:: Arbeitsauftrag ::
Führen Sie alle Unternehmen auf, die laut dem Text zum Firmencheck 2019 ihre Lieferanten nur teilweise offenlegen.

FEMNET: Firmencheck 2019 der Clean Clothes Campaign

Nach fünf Jahren hat die Clean Clothes Campaign (CCC) erneut 45 Unternehmen, darunter 11 deutsche, angeschrieben und sie befragt, welche Schritte sie unternommen haben, damit ihre Lieferanten einen existenzsichernden Lohn zahlen. Das ernüchternde Ergebnis: keines der elf deutschen Unternehmen stellt sicher, dass seine Lieferanten einen existenzsichernden Lohn zahlen. Bei den elf deutschen Unternehmen handelt es sich um: Adidas, Aldi, Esprit, Hugo Boss, KiK, Lidl, Otto Group, P&C, Puma, Tchibo, Zalando, wobei vier davon (Lidl, Otto, Peek & Cloppenburg, Zalando) auf den Fragebogen nicht reagiert haben, weshalb auf allgemein veröffentlichte Daten in diesen Fällen zurückgegriffen wurde.

Die Befragung erbrachte im Einzelnen folgende Ergebnisse:

  1. Transparenz (Offenlegung der direkten Lieferanten): Hier gibt es eine positive Entwicklung. Immerhin legen sieben Unternehmen ganz (Adidas, Aldi, Esprit) oder teilweise (Hugo Boss, Lidl, Puma, Tchibo) ihre Lieferanten offen. Dies ist u.a. ein Ergebnis der Kampagne der CCC vor einem Jahr, dem sog. „Transparency Pledge“, als wir die Unternehmen öffentlich wirksam aufgefordert haben, ihre Lieferanten zu veröffentlichen. Dem folgten damals, Aldi, Hugo Boss, Lidl und Tchibo, die anderen Unternehmen hatten ihre Lieferanten schon vorher veröffentlicht wie es inzwischen auch andere große Unternehmen (C&A, Primark, H&M) tun. Bisher bezieht sich die Veröffentlichung auf die Konfektionäre und meistens noch nicht die Lieferkette hinunter, aber immerhin ein erster Schritt ist gemacht.

:: Datensatz ::
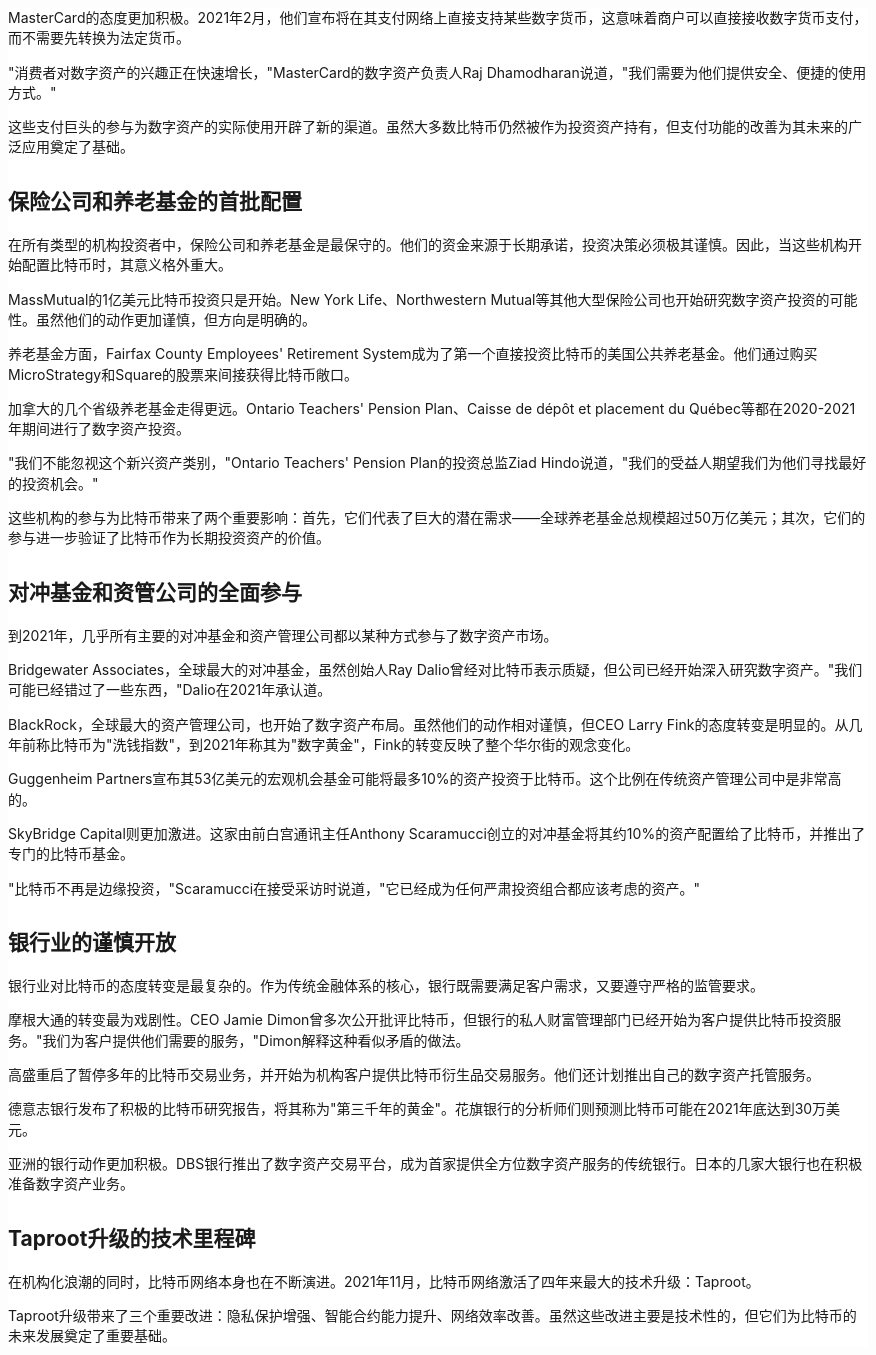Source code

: MasterCard的态度更加积极。2021年2月，他们宣布将在其支付网络上直接支持某些数字货币，这意味着商户可以直接接收数字货币支付，而不需要先转换为法定货币。

"消费者对数字资产的兴趣正在快速增长，"MasterCard的数字资产负责人Raj Dhamodharan说道，"我们需要为他们提供安全、便捷的使用方式。"

这些支付巨头的参与为数字资产的实际使用开辟了新的渠道。虽然大多数比特币仍然被作为投资资产持有，但支付功能的改善为其未来的广泛应用奠定了基础。

## 保险公司和养老基金的首批配置

在所有类型的机构投资者中，保险公司和养老基金是最保守的。他们的资金来源于长期承诺，投资决策必须极其谨慎。因此，当这些机构开始配置比特币时，其意义格外重大。

MassMutual的1亿美元比特币投资只是开始。New York Life、Northwestern Mutual等其他大型保险公司也开始研究数字资产投资的可能性。虽然他们的动作更加谨慎，但方向是明确的。

养老基金方面，Fairfax County Employees' Retirement System成为了第一个直接投资比特币的美国公共养老基金。他们通过购买MicroStrategy和Square的股票来间接获得比特币敞口。

加拿大的几个省级养老基金走得更远。Ontario Teachers' Pension Plan、Caisse de dépôt et placement du Québec等都在2020-2021年期间进行了数字资产投资。

"我们不能忽视这个新兴资产类别，"Ontario Teachers' Pension Plan的投资总监Ziad Hindo说道，"我们的受益人期望我们为他们寻找最好的投资机会。"

这些机构的参与为比特币带来了两个重要影响：首先，它们代表了巨大的潜在需求——全球养老基金总规模超过50万亿美元；其次，它们的参与进一步验证了比特币作为长期投资资产的价值。

## 对冲基金和资管公司的全面参与

到2021年，几乎所有主要的对冲基金和资产管理公司都以某种方式参与了数字资产市场。

Bridgewater Associates，全球最大的对冲基金，虽然创始人Ray Dalio曾经对比特币表示质疑，但公司已经开始深入研究数字资产。"我们可能已经错过了一些东西，"Dalio在2021年承认道。

BlackRock，全球最大的资产管理公司，也开始了数字资产布局。虽然他们的动作相对谨慎，但CEO Larry Fink的态度转变是明显的。从几年前称比特币为"洗钱指数"，到2021年称其为"数字黄金"，Fink的转变反映了整个华尔街的观念变化。

Guggenheim Partners宣布其53亿美元的宏观机会基金可能将最多10%的资产投资于比特币。这个比例在传统资产管理公司中是非常高的。

SkyBridge Capital则更加激进。这家由前白宫通讯主任Anthony Scaramucci创立的对冲基金将其约10%的资产配置给了比特币，并推出了专门的比特币基金。

"比特币不再是边缘投资，"Scaramucci在接受采访时说道，"它已经成为任何严肃投资组合都应该考虑的资产。"

## 银行业的谨慎开放

银行业对比特币的态度转变是最复杂的。作为传统金融体系的核心，银行既需要满足客户需求，又要遵守严格的监管要求。

摩根大通的转变最为戏剧性。CEO Jamie Dimon曾多次公开批评比特币，但银行的私人财富管理部门已经开始为客户提供比特币投资服务。"我们为客户提供他们需要的服务，"Dimon解释这种看似矛盾的做法。

高盛重启了暂停多年的比特币交易业务，并开始为机构客户提供比特币衍生品交易服务。他们还计划推出自己的数字资产托管服务。

德意志银行发布了积极的比特币研究报告，将其称为"第三千年的黄金"。花旗银行的分析师们则预测比特币可能在2021年底达到30万美元。

亚洲的银行动作更加积极。DBS银行推出了数字资产交易平台，成为首家提供全方位数字资产服务的传统银行。日本的几家大银行也在积极准备数字资产业务。

## Taproot升级的技术里程碑

在机构化浪潮的同时，比特币网络本身也在不断演进。2021年11月，比特币网络激活了四年来最大的技术升级：Taproot。

Taproot升级带来了三个重要改进：隐私保护增强、智能合约能力提升、网络效率改善。虽然这些改进主要是技术性的，但它们为比特币的未来发展奠定了重要基础。
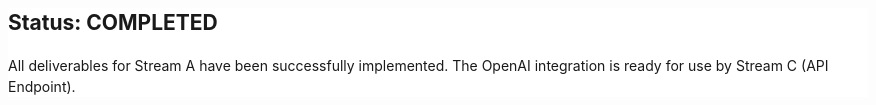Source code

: ## Status: COMPLETED

All deliverables for Stream A have been successfully implemented. The OpenAI integration is ready for use by Stream C (API Endpoint).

:: Lösung ::
Hugo Boss, Lidl, Puma, Tchibo